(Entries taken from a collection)

--- START ---

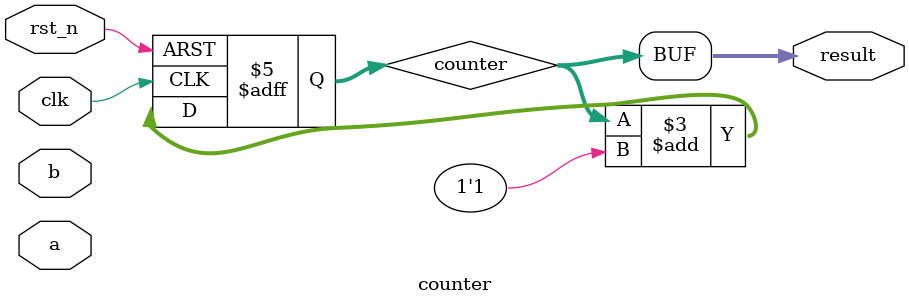
<source format=sv>

`timescale 1ns/1ps
module counter
	#(	parameter OUTPUT_WIDTH = 2) (
	input wire clk,
	input wire rst_n,
	input wire a,
	input wire b,
	output wire [OUTPUT_WIDTH-1:0] result
);
// Counter Parameters
parameter COUNTER_WIDTH = 2;

// Variable Declaration
//(* noprune *) reg [COUNTER_WIDTH-1:0] counter = 0;
reg [COUNTER_WIDTH-1:0] counter = 0;

// Output Assignment
assign result = counter[COUNTER_WIDTH-1:COUNTER_WIDTH-2];

always @(posedge clk or negedge rst_n) begin
	if(!rst_n) begin	
		// Need to have in order reset into known state post PR Reset
		counter <= 0;
	end
	else begin
		counter <= counter + 1'b1;		
	end
end

endmodule
</source>
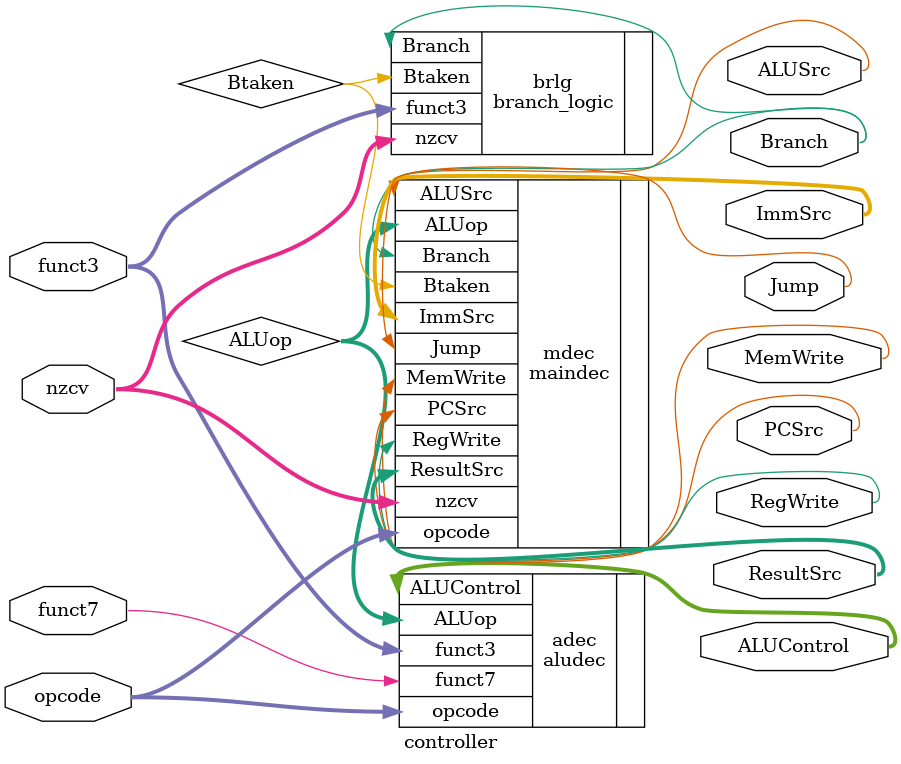
<source format=sv>
module controller(
    nzcv,
    opcode,
    funct3,
    funct7,
    PCSrc,
    ResultSrc,
    MemWrite,
    ALUSrc,
    ImmSrc,
    RegWrite,
    ALUControl,
    Jump,
    Branch
);
    // input
    input [3:0] nzcv;
    input [6:0] opcode;
    input [2:0] funct3;
    input funct7;
    // output
    output PCSrc;
    output MemWrite, ALUSrc, RegWrite, Jump, Branch;
    output [1:0] ResultSrc, ImmSrc;
    output [4:0] ALUControl;

    wire [1:0] ALUop;
    wire Btaken;

    maindec mdec(
        .nzcv(nzcv),
        .Btaken(Btaken),
        .opcode(opcode),
        .PCSrc(PCSrc),
        .ResultSrc(ResultSrc),
        .MemWrite(MemWrite),
        .ALUSrc(ALUSrc),
        .ImmSrc(ImmSrc),
        .RegWrite(RegWrite),
        .Jump(Jump),
        .ALUop(ALUop),
        .Branch(Branch)
    );
    
    aludec adec(
        .opcode(opcode),
        .funct3(funct3),
        .funct7(funct7),
        .ALUop(ALUop),
        .ALUControl(ALUControl)
    );


    branch_logic brlg(
        .Branch(Branch),
        .funct3(funct3),
        .nzcv(nzcv),
        .Btaken(Btaken)
    );

    
endmodule

</source>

--- END ---

• [Job item] All entries should be given again exactly, except that pictures are to be excluded.

• [Solution]
<source format=sv>

`timescale 1ns/1ps
module counter
	#(	parameter OUTPUT_WIDTH = 2) (
	input wire clk,
	input wire rst_n,
	input wire a,
	input wire b,
	output wire [OUTPUT_WIDTH-1:0] result
);
// Counter Parameters
parameter COUNTER_WIDTH = 2;

// Variable Declaration
//(* noprune *) reg [COUNTER_WIDTH-1:0] counter = 0;
reg [COUNTER_WIDTH-1:0] counter = 0;

// Output Assignment
assign result = counter[COUNTER_WIDTH-1:COUNTER_WIDTH-2];

always @(posedge clk or negedge rst_n) begin
	if(!rst_n) begin	
		// Need to have in order reset into known state post PR Reset
		counter <= 0;
	end
	else begin
		counter <= counter + 1'b1;		
	end
end

endmodule
</source>
<source format=sv>
module controller(
    nzcv,
    opcode,
    funct3,
    funct7,
    PCSrc,
    ResultSrc,
    MemWrite,
    ALUSrc,
    ImmSrc,
    RegWrite,
    ALUControl,
    Jump,
    Branch
);
    // input
    input [3:0] nzcv;
    input [6:0] opcode;
    input [2:0] funct3;
    input funct7;
    // output
    output PCSrc;
    output MemWrite, ALUSrc, RegWrite, Jump, Branch;
    output [1:0] ResultSrc, ImmSrc;
    output [4:0] ALUControl;

    wire [1:0] ALUop;
    wire Btaken;

    maindec mdec(
        .nzcv(nzcv),
        .Btaken(Btaken),
        .opcode(opcode),
        .PCSrc(PCSrc),
        .ResultSrc(ResultSrc),
        .MemWrite(MemWrite),
        .ALUSrc(ALUSrc),
        .ImmSrc(ImmSrc),
        .RegWrite(RegWrite),
        .Jump(Jump),
        .ALUop(ALUop),
        .Branch(Branch)
    );
    
    aludec adec(
        .opcode(opcode),
        .funct3(funct3),
        .funct7(funct7),
        .ALUop(ALUop),
        .ALUControl(ALUControl)
    );


    branch_logic brlg(
        .Branch(Branch),
        .funct3(funct3),
        .nzcv(nzcv),
        .Btaken(Btaken)
    );

    
endmodule

</source>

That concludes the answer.